The Number 1 Book You Need To Read This Year
During the first conversation I had with my manager when I landed my job here at MyWallSt, he recommended that I read a book about investing before my start date. He highlighted the importance of its information and how MyWallSt’s investing philosophy was heavily influenced by the writer. Excited to begin researching the stock market, and the company I now work for, I rushed to Amazon and searched: ‘One Up On Wall Street’ by Peter Lynch.
The famous book was published in 1989, so don't expect to find any great stock tips from the legendary investor. However, what Lynch does provide is an investment strategy that can last a lifetime. ‘One Up On Wall Street’ quickly became a number one bestseller worldwide and is still relevant 32 years later.
Lynch’s outstanding performance in managing Fidelity's Magellan Fund over 13 years earned him a reputation as a top performer on Wall Street. By increasing the fund's assets from $18 million to $14 billion — averaging an almost 30% annual return — he made it the best performing mutual fund in the world. So he really is worth listening to.
When Lynch first started working at Fidelity 50 years ago, the Beatles were still a band, you could buy a gallon of gas for $0.34, and a computer took up an entire room. The world has changed vastly over the years, but Lynch shows us that our investment strategies shouldn’t.
Key takeaways from ‘One Up On Wall Street’
Use your advantage as an individual
One message that really surprised me was when Lynch suggested that a new investor could outperform professional fund managers.
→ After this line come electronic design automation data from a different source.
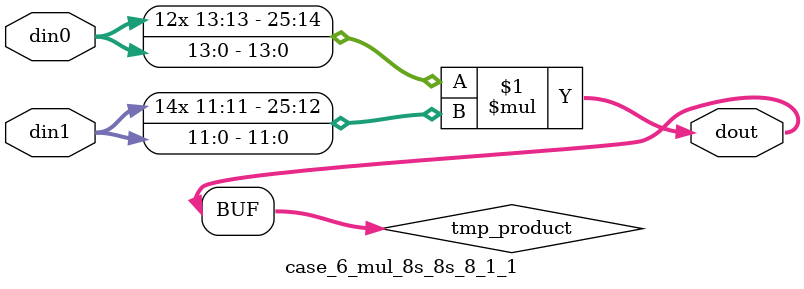
<source format=v>

`timescale 1 ns / 1 ps

 module case_6_mul_8s_8s_8_1_1(din0, din1, dout);
parameter ID = 1;
parameter NUM_STAGE = 0;
parameter din0_WIDTH = 14;
parameter din1_WIDTH = 12;
parameter dout_WIDTH = 26;

input [din0_WIDTH - 1 : 0] din0; 
input [din1_WIDTH - 1 : 0] din1; 
output [dout_WIDTH - 1 : 0] dout;

wire signed [dout_WIDTH - 1 : 0] tmp_product;



























assign tmp_product = $signed(din0) * $signed(din1);








assign dout = tmp_product;





















endmodule

</source>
It went against all my preconceived ideas about Wall Street, this image of men in suits who had spent years learning about the stock market were surely better at buying stocks than me, right?
Well, Lynch didn’t mean that professional investors didn’t know what they’re doing, he was referring to the limitations which hold them back from taking risks because they’re investing with their client’s money, not their own. Individual investors do not have to answer to anyone if their stocks drop drastically, meaning they have the authority to hold out until the stock rebounds.
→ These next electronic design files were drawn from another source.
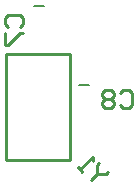
<source format=gbo>
%FSLAX24Y24*%
%MOIN*%
G70*
G01*
G75*
G04 Layer_Color=32896*
%ADD10C,0.0140*%
%ADD11C,0.0060*%
%ADD12C,0.0100*%
%ADD13C,0.0160*%
G04:AMPARAMS|DCode=14|XSize=39.4mil|YSize=43.3mil|CornerRadius=0mil|HoleSize=0mil|Usage=FLASHONLY|Rotation=45.000|XOffset=0mil|YOffset=0mil|HoleType=Round|Shape=Rectangle|*
%AMROTATEDRECTD14*
4,1,4,0.0014,-0.0292,-0.0292,0.0014,-0.0014,0.0292,0.0292,-0.0014,0.0014,-0.0292,0.0*
%
%ADD14ROTATEDRECTD14*%

%ADD15R,0.0433X0.0394*%
%ADD16R,0.0394X0.0433*%
G04:AMPARAMS|DCode=17|XSize=31.5mil|YSize=74.8mil|CornerRadius=0mil|HoleSize=0mil|Usage=FLASHONLY|Rotation=45.000|XOffset=0mil|YOffset=0mil|HoleType=Round|Shape=Round|*
%AMOVALD17*
21,1,0.0433,0.0315,0.0000,0.0000,135.0*
1,1,0.0315,0.0153,-0.0153*
1,1,0.0315,-0.0153,0.0153*
%
%ADD17OVALD17*%

G04:AMPARAMS|DCode=18|XSize=31.5mil|YSize=74.8mil|CornerRadius=0mil|HoleSize=0mil|Usage=FLASHONLY|Rotation=135.000|XOffset=0mil|YOffset=0mil|HoleType=Round|Shape=Round|*
%AMOVALD18*
21,1,0.0433,0.0315,0.0000,0.0000,225.0*
1,1,0.0315,0.0153,0.0153*
1,1,0.0315,-0.0153,-0.0153*
%
%ADD18OVALD18*%

%ADD19R,0.0400X0.1000*%
%ADD20R,0.0197X0.1417*%
%ADD21R,0.0571X0.0276*%
%ADD22C,0.0460*%
%ADD23R,0.0500X0.0500*%
%ADD24C,0.0500*%
%ADD25C,0.0530*%
%ADD26R,0.0530X0.0530*%
%ADD27C,0.0240*%
%ADD28C,0.1500*%
%ADD29C,0.0400*%
%ADD30C,0.0400*%
G04:AMPARAMS|DCode=31|XSize=69mil|YSize=69mil|CornerRadius=0mil|HoleSize=0mil|Usage=FLASHONLY|Rotation=0.000|XOffset=0mil|YOffset=0mil|HoleType=Round|Shape=Relief|Width=8mil|Gap=10mil|Entries=4|*
%AMTHD31*
7,0,0,0.0690,0.0490,0.0080,45*
%
%ADD31THD31*%
%ADD32C,0.0570*%
G04:AMPARAMS|DCode=33|XSize=72.992mil|YSize=72.992mil|CornerRadius=0mil|HoleSize=0mil|Usage=FLASHONLY|Rotation=0.000|XOffset=0mil|YOffset=0mil|HoleType=Round|Shape=Relief|Width=8mil|Gap=10mil|Entries=4|*
%AMTHD33*
7,0,0,0.0730,0.0530,0.0080,45*
%
%ADD33THD33*%
%ADD34C,0.0594*%
G04:AMPARAMS|DCode=35|XSize=75.433mil|YSize=75.433mil|CornerRadius=0mil|HoleSize=0mil|Usage=FLASHONLY|Rotation=0.000|XOffset=0mil|YOffset=0mil|HoleType=Round|Shape=Relief|Width=8mil|Gap=10mil|Entries=4|*
%AMTHD35*
7,0,0,0.0754,0.0554,0.0080,45*
%
%ADD35THD35*%
%ADD36C,0.0320*%
%ADD37C,0.0440*%
%ADD38R,0.0669X0.0827*%
%ADD39C,0.0098*%
%ADD40C,0.0197*%
%ADD41C,0.0010*%
%ADD42C,0.0018*%
%ADD43C,0.0020*%
%ADD44C,0.0002*%
%ADD45C,0.0079*%
%ADD46C,0.0060*%
%ADD47R,0.0257X0.1477*%
%ADD48C,0.0520*%
%ADD49C,0.1560*%
%ADD50R,0.0729X0.0887*%
D12*
X4849Y2297D02*
Y5841D01*
Y2297D02*
X6975D01*
Y5841D01*
X4849D02*
X6975D01*
X4900Y6750D02*
X4800Y6850D01*
Y7050D01*
X4900Y7150D01*
X5300D01*
X5400Y7050D01*
Y6850D01*
X5300Y6750D01*
X4800Y6550D02*
Y6150D01*
X4900D01*
X5300Y6550D01*
X5400D01*
X8650Y4550D02*
X8750Y4650D01*
X8950D01*
X9050Y4550D01*
Y4150D01*
X8950Y4050D01*
X8750D01*
X8650Y4150D01*
X8450Y4550D02*
X8350Y4650D01*
X8150D01*
X8050Y4550D01*
Y4450D01*
X8150Y4350D01*
X8050Y4250D01*
Y4150D01*
X8150Y4050D01*
X8350D01*
X8450Y4150D01*
Y4250D01*
X8350Y4350D01*
X8450Y4450D01*
Y4550D01*
X8350Y4350D02*
X8150D01*
X8228Y1926D02*
X8158Y1856D01*
X7875D01*
X7875Y2139D01*
X7946Y2209D01*
X7875Y1856D02*
X7663Y1644D01*
X7380Y1926D02*
X7239Y2068D01*
X7309Y1997D01*
X7733Y2421D01*
Y2280D01*
D45*
X7285Y4800D02*
X7600D01*
X5785Y7450D02*
X6100D01*
M02*

</source>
Furthermore, fund managers tend to only pick stocks of a certain size that have a solid credit rating, whereas individuals are free to invest in smaller companies which can result in bigger gains.
Buy what you know
The most valuable lesson Lynch gave me was how to use the knowledge I already possess about companies and trends to my advantage when buying shares. As a consumer, we are constantly exposed to new products, up-and-coming companies, world events, and even government policies that will shape the future market. All of this information can be transferred into investing knowledge. Individuals have the power to see trends emerge in their own community before they reach Wall Street meaning you might have the possibility to invest in companies whilst their share price is still low.
Lynch used this logic when he bought shares in a company called Hanes after his wife raved about their new product L’eggs — women’s tights sold in an egg-shaped container. The stock went on to become one of his fund’s largest holdings and by the time the company was bought out, the shares had increased 30-fold.
Lynch especially loved companies that you can easily understand. He liked eating tacos from Taco Bell, so he invested in the company (now owned by Yum! Brands). He was also startled by the excessive amount of refuse produced in the U.S. so he bought shares in Waste Management. They may not be interesting or hot companies to buy, but as Lynch points out, boredom and disinterest are two critical components to finding the next 10, to 50-baggers.
I believe that striving to have the perfect portfolio, the right stocks, and maintain the correct balance holds a lot of people back from investing. Lynch explains with his coined term “tenbaggers” — stocks that increase ten times in value — that owning just one of these stocks could greatly increase your long-term wealth and can make up for many other failures you have in your portfolio. So, a well-balanced and diversified portfolio is really important as it gives you more of a chance of finding a ‘tenbagger.’
“All you need for a lifetime of successful investing is a few big winners, and the pluses from those will overwhelm the minuses from the stocks that don’t work out.”
Like MyWallSt’s ‘Six Golden Rules’ for investing, Lynch also agrees that you must invest for the long-term in order to receive higher returns. Investors need to ignore the daily movements of a stock price because it is time-wasting. Instead, he recommends focusing on the company's earnings, as over the long term, a stock's price follows its earnings. To become a successful investor, you need to accept losses and hold onto stocks in hard times.
“The typical big winner in the Lynch portfolio (I continue to pick my share of losers, too!) generally takes three to ten years or more to play out.”
We’ve barely scratched the surface on all of the investment knowledge in this book, so we highly recommend you read it for yourself as Lynch explains perfectly a lot of the investment philosophies behind the stocks we discuss.
Even if you disagree with his ideas, new investors can still learn some useful lessons about buying stocks. For experienced investors who are well accustomed to the stock market, I still propose you read it as it may just change your mind about your own investment strategy.